Hello MMM community. I'd like to hear your thoughts on comparing and backtesting the following two scenarios:
1. Fire and use part of your nest egg to buy a property outright. Spend less money because you're saving on rent.
2. Fire with a bigger nest egg and rent for the rest of your life.I tried to use this tool
https://ficalc.app/ to backtest both scenarios. Someone on youtube mentioned Ficalc and i really liked it for its simplicity, but the same kind of backtest can be done with other tools as well. I am not affiliated with this web site.
The numbers I used as inputs are just to simplify calculations, not anyone's actual numbers. If you feel they are too low, multiply all of them by 10 if you want.
I used the following assumptions: $1MM nest egg, 4% fixed withdrawal rate adjusted for inflation, 30 years retirement length.
Scenario 1. Keep $700K in the stock market (Ficalc defaults to 80% US stocks, 15% US bonds, 5% cash). Use $300K to buy a property (yes, i know it's low for most places in the US but again, these numbers are used for simplicity). Then run a backtest with a 4% withdrawal rate, so that's $28K per year which is $40K per year minus the estimated rent you would be saving on a $300K property, which is $1K per month or $12K per year in this example.
Scenario 2. Keep renting and invest the entire $1MM nest egg in the same portfolio of 80% US stocks, 15% US bonds, 5% cash.

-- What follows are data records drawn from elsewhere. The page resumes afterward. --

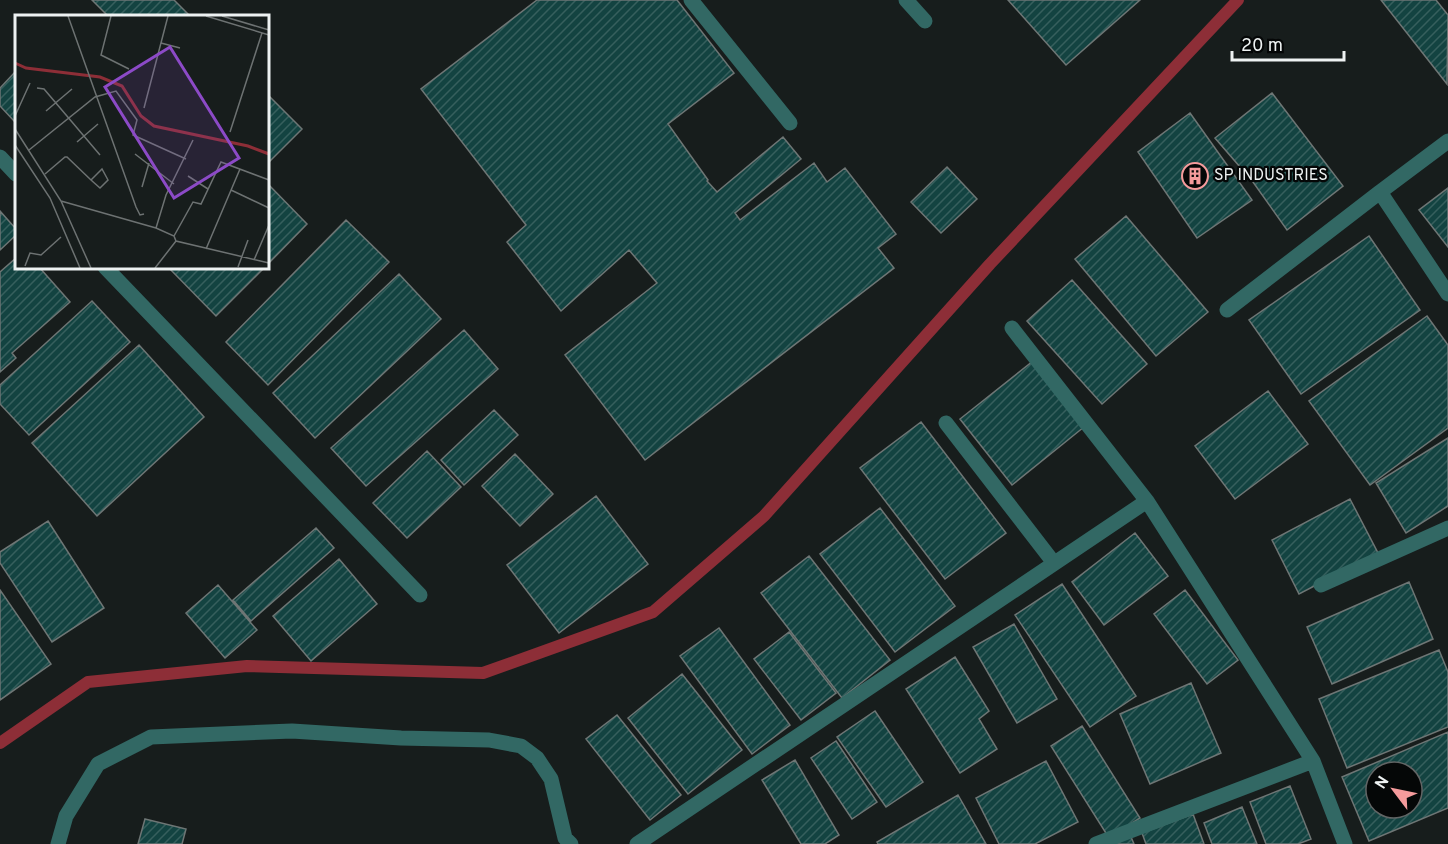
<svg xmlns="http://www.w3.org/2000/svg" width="1448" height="844" viewBox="0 0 1448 844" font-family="Overpass,sans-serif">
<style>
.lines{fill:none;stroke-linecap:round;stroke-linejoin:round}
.stream{stroke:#8d2e37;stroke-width:12}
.building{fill:url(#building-hatch);stroke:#6e7675;stroke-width:1.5;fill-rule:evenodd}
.service{stroke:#326864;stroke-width:15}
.minor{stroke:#326864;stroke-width:15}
.labels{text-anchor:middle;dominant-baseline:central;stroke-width:4.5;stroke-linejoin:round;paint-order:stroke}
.poi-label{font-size:16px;fill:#eef2f2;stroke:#050707;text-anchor:start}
.inset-river{fill:none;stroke:#8d2e37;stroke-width:3}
.inset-road{fill:none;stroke:#6d7272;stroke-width:1.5}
.view{fill:#8c4ac7;fill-opacity:0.15;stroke:#8c4ac7;stroke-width:3}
.inset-edge{fill:none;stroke:#eef2f2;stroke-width:3}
</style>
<defs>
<pattern id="building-hatch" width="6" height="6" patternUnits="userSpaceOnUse" patternTransform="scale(1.5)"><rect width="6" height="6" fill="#134341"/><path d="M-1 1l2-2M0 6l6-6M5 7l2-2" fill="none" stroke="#365f5d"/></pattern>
</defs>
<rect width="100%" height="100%" fill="#171d1c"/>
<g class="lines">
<path class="stream" d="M 0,743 L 88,682 L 247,666 L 483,673 L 653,612 L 764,516 L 990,264 L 1238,0"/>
</g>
<path class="building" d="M 92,0 L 174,0 L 190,16 L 108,16 Z
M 537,0 L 677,0 L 734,73 L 668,124 L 708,180 L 707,181 L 717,192 L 783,137 L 801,159 L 735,213 L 740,220 L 814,163 L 827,182 L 845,168 L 896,234 L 878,248 L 894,268 L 645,460 L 565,355 L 657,283 L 629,250 L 561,311 L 507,242 L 526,225 L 421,89 Z
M 1008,0 L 1140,0 L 1066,65 Z
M 1381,0 L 1436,0 L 1448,15 L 1447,84 Z
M 16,71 L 16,123 L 0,106 L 0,88 Z
M 1272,93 L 1343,186 L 1287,230 L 1253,182 L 1215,138 Z
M 267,94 L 302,129 L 267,164 Z
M 1190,113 L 1252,200 L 1197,238 L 1138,152 Z
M 947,167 L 977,199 L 941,233 L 911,202 Z
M 267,183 L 307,224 L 267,265 Z
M 1448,188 L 1448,247 L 1419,210 Z
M 0,211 L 16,229 L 16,235 L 0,250 Z
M 1126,216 L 1208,312 L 1156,356 L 1075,259 Z
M 346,220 L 389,262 L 268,385 L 226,342 Z
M 1369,236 L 1420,310 L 1301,394 L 1249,320 Z
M 16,258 L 16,267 L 39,267 L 70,302 L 12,353 L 16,358 L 0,372 L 0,272 Z
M 168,267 L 265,267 L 216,316 Z
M 399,274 L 441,319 L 315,438 L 273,393 Z
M 1072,280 L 1147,364 L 1102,404 L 1027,321 Z
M 92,301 L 130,342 L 29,435 L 0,404 L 0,385 Z
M 1427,316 L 1448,345 L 1448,428 L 1370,485 L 1309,401 Z
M 464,330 L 498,369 L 366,486 L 331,448 Z
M 139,345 L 204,417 L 97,516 L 32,443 Z
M 1033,361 L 1084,427 L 1012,485 L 960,419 Z
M 1268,391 L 1308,444 L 1235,499 L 1195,446 Z
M 494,410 L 518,435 L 464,485 L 441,460 Z
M 921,422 L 1006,533 L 945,579 L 860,468 Z
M 1448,438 L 1448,506 L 1406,533 L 1376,483 Z
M 427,451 L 461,487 L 407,538 L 373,503 Z
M 515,454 L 553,494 L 520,526 L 482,486 Z
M 596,496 L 648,564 L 559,633 L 507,565 Z
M 1350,499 L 1378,553 L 1299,594 L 1272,540 Z
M 880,508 L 955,606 L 895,652 L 820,554 Z
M 48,521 L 104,608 L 52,642 L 0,563 L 0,552 Z
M 316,528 L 334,548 L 251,621 L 233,600 Z
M 1135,533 L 1168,576 L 1104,625 L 1072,582 Z
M 809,556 L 890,660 L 842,698 L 761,593 Z
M 339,559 L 377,604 L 311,661 L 273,616 Z
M 1409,582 L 1433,639 L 1332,684 L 1307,627 Z
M 1062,584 L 1136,696 L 1090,727 L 1015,615 Z
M 218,585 L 257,630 L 225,658 L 186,613 Z
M 0,590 L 51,664 L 0,700 Z
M 1185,590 L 1238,660 L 1207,684 L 1154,614 Z
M 1014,624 L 1057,699 L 1017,723 L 973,647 Z
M 719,628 L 790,725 L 752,754 L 680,656 Z
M 789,632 L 836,693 L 801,720 L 754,659 Z
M 1439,650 L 1448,672 L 1448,727 L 1347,768 L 1319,699 Z
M 955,657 L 989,711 L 979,719 L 997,749 L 960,773 L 906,689 Z
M 682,674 L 742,750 L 688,794 L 628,718 Z
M 1191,683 L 1221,753 L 1150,784 L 1120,714 Z
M 875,711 L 923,782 L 886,807 L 837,737 Z
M 617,715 L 681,795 L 650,820 L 586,739 Z
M 1082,726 L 1140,818 L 1109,838 L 1051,746 Z
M 1448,732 L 1448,808 L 1369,841 L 1342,777 ZM 1376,772 L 1412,772 L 1412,808 L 1376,808 Z
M 836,741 L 877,802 L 852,819 L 811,758 Z
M 795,760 L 839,835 L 825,844 L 801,844 L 762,780 Z
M 1046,761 L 1078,822 L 1035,844 L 999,844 L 976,798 Z
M 1290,786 L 1311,839 L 1298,844 L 1266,844 L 1250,802 Z
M 958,795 L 986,844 L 878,844 L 877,842 Z
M 1242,807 L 1257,844 L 1212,844 L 1204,823 Z
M 1193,814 L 1204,844 L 1146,844 L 1142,833 Z
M 145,819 L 186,829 L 182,844 L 138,844 Z
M 1131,837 L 1134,844 L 1112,844 Z"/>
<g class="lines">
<path class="service" d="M 691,0 L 790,123
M 906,0 L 925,21"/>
<path class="minor" d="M 1448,141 L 1380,192 L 1448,294
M 0,157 L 16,174
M 105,267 L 420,595
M 1227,310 L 1380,192
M 1012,328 L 1147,501 L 1313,761 L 1345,844
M 946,423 L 1054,563
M 1321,585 L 1448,528
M 58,844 L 66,816 L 98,764 L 151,737 L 292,731 L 401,738 L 489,740 L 521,746 L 537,758 L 551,779 L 565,838 L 571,844
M 637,844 L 1147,501
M 1096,844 L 1313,761"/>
</g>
<defs>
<symbol id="building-ring" viewBox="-11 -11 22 22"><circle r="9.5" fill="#050707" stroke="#f59b9c" stroke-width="1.5"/><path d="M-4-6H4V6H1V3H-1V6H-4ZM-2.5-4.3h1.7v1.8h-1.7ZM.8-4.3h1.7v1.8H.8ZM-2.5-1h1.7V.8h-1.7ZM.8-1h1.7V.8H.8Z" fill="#f59b9c"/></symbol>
</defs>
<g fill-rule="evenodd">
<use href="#building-ring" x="1180" y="161" width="30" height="30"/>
</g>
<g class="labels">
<g class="poi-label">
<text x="1214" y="176">SP INDUSTRIES</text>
</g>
</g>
<g transform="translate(15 15)">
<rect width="254" height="254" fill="#171d1c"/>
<path class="inset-river" d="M 0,48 L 11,53 L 85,62 L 107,71 L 126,101 L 139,111 L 233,131 L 254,139"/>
<path class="inset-road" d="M 53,1 L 121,192 L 125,200 L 129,199M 96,1 L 86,40 L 114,54M 191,1 L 254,20M 207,1 L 254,15M 146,28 L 165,33M 22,73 L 29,74 L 85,140M 129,93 L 153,1M 31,96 L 57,74M 0,101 L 15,68M 0,114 L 46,186 L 76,253M 215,117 L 247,18M 62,127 L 83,109M 0,130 L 35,183 L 65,253M 14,135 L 80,82 L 101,76 L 122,105 L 118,120 L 171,144M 120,139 L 159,169M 30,159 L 50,142 L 52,142 L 76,165 L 85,173 L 93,165 L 87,154 L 76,165M 173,161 L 193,174M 127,172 L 134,148M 216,175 L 254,193M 46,186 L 141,213 L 159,221 L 161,226 L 254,248M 141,213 L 151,180 L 178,125M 159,221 L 178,187 L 186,189 L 206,147 L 254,165M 191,234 L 225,154M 239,245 L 254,210M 10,251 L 15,238 L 26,240 L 46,222M 223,252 L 233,225M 140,253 L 161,226"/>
<path class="view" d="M 155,32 L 224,143 L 159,183 L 90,72 Z"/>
<rect width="254" height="254" class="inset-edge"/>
</g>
<g transform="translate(1394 790) rotate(302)"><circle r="28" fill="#050707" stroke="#626565" stroke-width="1.5"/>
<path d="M0-4.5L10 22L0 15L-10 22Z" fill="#f59b9c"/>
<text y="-9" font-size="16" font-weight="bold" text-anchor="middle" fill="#eef2f2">N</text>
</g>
<path d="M1232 51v9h112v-9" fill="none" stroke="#eef2f2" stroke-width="3"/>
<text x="1241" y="51" font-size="18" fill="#eef2f2" stroke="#050707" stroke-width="4.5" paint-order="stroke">20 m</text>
</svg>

Use the same 4% withdrawal rate for spending, so $40K per year adjusted for inflation. That includes the estimated $1K per month rent you would be paying in this case, also adjusted for inflation.

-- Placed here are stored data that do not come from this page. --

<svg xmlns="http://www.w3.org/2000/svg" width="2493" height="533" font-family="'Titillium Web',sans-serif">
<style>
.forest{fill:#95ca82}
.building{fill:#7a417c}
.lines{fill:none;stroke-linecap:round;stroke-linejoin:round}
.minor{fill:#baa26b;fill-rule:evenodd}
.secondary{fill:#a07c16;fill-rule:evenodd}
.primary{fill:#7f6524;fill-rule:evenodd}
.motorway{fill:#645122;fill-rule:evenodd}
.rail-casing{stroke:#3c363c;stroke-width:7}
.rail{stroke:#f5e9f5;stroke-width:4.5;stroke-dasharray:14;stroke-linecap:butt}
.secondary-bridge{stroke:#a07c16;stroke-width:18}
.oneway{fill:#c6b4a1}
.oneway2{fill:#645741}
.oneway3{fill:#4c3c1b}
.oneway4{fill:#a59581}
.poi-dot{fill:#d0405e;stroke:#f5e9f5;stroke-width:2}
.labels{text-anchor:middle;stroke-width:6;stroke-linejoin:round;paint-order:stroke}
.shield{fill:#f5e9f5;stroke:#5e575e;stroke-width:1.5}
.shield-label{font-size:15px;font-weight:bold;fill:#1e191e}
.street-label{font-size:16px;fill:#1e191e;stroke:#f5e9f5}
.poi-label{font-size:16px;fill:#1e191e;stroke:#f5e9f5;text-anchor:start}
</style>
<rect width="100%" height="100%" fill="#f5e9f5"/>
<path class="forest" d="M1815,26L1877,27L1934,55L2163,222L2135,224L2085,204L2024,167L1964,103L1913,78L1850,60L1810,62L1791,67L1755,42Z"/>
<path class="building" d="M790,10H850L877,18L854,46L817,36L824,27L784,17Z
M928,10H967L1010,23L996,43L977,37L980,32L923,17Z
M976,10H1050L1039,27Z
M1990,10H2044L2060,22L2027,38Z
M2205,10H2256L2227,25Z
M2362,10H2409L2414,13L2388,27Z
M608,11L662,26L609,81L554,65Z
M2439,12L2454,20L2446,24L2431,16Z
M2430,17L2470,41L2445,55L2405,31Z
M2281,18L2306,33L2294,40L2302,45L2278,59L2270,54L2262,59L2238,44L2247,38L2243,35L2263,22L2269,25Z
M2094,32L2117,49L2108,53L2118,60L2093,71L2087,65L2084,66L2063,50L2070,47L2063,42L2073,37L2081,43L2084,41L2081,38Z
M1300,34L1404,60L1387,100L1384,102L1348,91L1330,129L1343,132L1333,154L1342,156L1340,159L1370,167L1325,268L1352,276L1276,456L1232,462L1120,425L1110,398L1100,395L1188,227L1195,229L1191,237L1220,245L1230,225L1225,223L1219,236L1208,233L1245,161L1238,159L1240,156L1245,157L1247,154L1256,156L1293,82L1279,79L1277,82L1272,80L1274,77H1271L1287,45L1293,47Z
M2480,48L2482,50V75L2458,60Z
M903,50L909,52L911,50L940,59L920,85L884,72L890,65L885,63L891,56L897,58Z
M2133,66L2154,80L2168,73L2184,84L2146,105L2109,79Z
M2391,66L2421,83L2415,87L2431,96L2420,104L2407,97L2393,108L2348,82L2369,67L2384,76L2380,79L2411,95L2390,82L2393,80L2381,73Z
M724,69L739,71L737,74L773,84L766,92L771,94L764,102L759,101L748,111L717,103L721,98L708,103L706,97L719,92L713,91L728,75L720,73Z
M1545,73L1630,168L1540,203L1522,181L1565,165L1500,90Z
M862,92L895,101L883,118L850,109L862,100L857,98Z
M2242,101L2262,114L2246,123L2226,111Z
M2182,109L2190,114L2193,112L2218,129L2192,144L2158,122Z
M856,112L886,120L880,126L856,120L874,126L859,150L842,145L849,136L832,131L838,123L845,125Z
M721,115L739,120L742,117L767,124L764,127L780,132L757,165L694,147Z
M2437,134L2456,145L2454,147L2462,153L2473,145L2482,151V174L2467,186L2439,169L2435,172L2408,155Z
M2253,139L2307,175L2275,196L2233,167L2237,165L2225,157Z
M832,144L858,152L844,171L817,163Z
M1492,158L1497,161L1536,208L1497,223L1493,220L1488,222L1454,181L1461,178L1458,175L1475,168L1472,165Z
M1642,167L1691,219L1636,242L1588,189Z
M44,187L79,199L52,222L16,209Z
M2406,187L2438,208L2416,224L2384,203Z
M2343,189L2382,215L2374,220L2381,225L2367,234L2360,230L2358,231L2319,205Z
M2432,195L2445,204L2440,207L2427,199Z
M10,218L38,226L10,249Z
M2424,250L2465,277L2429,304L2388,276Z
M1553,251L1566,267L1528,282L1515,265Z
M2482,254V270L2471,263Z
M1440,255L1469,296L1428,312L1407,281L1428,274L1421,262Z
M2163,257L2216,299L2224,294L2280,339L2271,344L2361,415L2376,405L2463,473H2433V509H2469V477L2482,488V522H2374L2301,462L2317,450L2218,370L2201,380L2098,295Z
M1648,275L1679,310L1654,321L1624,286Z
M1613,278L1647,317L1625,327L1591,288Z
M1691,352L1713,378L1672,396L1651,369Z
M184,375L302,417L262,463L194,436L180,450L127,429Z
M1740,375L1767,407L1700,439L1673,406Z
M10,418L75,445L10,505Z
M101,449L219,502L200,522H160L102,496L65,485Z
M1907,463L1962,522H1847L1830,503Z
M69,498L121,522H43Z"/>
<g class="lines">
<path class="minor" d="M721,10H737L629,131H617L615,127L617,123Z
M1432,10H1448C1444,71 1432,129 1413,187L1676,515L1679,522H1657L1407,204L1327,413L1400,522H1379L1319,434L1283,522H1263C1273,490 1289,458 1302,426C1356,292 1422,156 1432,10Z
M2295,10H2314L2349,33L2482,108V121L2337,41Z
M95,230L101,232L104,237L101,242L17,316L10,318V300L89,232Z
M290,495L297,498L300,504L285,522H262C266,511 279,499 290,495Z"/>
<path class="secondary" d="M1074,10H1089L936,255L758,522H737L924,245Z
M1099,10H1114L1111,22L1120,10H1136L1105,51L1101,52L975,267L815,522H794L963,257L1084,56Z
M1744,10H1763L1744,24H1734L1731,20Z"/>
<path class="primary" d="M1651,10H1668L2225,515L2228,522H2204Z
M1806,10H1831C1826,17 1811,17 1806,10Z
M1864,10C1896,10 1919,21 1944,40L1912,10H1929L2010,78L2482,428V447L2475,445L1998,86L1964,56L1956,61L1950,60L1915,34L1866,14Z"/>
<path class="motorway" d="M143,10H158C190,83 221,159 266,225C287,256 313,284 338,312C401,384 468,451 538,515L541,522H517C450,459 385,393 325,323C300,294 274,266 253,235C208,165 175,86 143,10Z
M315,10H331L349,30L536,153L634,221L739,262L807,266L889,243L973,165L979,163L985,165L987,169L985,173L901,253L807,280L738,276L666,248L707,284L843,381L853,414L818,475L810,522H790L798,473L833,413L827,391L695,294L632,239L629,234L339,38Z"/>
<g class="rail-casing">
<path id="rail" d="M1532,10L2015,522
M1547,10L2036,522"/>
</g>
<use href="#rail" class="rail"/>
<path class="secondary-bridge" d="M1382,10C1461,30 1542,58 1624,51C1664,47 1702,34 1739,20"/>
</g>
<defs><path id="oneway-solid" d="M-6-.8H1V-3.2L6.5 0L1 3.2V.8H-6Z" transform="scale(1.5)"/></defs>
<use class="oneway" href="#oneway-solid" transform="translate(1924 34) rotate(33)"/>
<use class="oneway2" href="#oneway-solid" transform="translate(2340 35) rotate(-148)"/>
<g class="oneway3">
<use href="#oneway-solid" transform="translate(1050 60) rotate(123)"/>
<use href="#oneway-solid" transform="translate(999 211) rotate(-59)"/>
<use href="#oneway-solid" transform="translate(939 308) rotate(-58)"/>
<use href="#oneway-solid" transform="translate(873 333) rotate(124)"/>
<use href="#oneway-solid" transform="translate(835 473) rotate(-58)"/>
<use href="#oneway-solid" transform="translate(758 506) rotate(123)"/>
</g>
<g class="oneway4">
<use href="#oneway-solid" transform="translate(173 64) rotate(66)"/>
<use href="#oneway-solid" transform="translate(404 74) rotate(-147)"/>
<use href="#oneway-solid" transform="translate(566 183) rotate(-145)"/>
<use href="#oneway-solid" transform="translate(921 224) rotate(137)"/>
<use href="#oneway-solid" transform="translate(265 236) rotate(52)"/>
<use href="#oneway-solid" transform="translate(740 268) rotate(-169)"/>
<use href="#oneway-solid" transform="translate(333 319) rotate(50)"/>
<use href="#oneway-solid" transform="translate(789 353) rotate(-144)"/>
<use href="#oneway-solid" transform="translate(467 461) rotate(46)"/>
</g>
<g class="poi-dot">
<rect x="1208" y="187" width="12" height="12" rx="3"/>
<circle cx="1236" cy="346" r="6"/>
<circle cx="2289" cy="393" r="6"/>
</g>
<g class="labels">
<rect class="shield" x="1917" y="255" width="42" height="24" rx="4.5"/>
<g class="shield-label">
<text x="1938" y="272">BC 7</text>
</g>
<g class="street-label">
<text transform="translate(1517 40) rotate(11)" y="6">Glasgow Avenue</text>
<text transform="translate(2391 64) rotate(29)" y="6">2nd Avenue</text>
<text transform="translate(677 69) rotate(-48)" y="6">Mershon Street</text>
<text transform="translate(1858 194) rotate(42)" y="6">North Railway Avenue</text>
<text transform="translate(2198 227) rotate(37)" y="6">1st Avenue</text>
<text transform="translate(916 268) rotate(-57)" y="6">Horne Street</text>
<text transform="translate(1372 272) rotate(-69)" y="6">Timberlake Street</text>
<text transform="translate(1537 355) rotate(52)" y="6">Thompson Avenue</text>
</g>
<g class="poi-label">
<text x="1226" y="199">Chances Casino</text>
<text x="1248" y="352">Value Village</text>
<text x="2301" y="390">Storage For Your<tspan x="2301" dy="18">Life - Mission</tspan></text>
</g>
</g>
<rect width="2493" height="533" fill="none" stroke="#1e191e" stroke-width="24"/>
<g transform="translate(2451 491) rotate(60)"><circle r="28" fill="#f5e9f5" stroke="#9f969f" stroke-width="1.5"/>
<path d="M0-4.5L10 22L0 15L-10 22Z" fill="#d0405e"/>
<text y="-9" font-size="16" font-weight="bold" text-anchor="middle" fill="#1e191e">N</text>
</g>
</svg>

With these inputs, both back tests show a 95.9% success rate. Scenario 2 is what
https://ficalc.app/ shows by default if you open it. To run Scenario 1, just reduce the nest egg to 700K and yearly spend to 28K and you will get the exact same success rate.
Questions and comments:
One assumption I made for this comparison is that the rental yield on the property is the same as planned withdrawal rate which is why the success rate is equal for both scenarios. So, 12K/300K = 4% gross rental yield on the property (the rent you wouldn't be paying, adjusted for inflation). Alternatively, investing that amount and withdrawing the same $12K per year infl. adj. at a 4% withdrawal rate gives you the same results. Question: what's the best way to stress test this assumption perhaps by using a range of different rental yields and different withdrawal rates as well?
I tried to model the same scenarios with estimated social security as additional income (ficalc has that option), so in that case, buying a property would reduce the failure rate because you're adding the same amount of SS in both scenarios while keeping expenses lower in Scenario 1.
This comparison doesn't account for the value of the property after you pass away so if someone wants to leave it to children or significant others, it's also an important consideration. For someone who doesn't have heirs or just doesn't care, a reverse mortgage is also an option increase income even though it's generally a bad deal.
Another assumption is that both rent and spend growth are tied to inflation but depending on where you are, these may be different. For example, if you want to stay in a gentrifying area or let's say a developing country on an upward trajectory, it may be better to buy a place before rents for similar places get out of control or the local currency appreciates vs the USD.
Then there are non-financial considerations such as being able to renovate and furnish your place as you please, not having to move when the landlord needs the place, etc.
This kind of comparison can be used before you FIRE but you can also use it at any point of your retirement if you're renting and want to buy or conversely, considering selling the property your own, investing the money and spending the extra income on rent. The only caveat is that if you use it later in retirement, you will have to account for the same kind of sequence of returns risk that recent retires face without the same ability to get back into the job market if things go wrong. So it's probably better to use a lower safe withdrawal rate in this case.
Anything I'm missing? Any additional thoughts or other examples?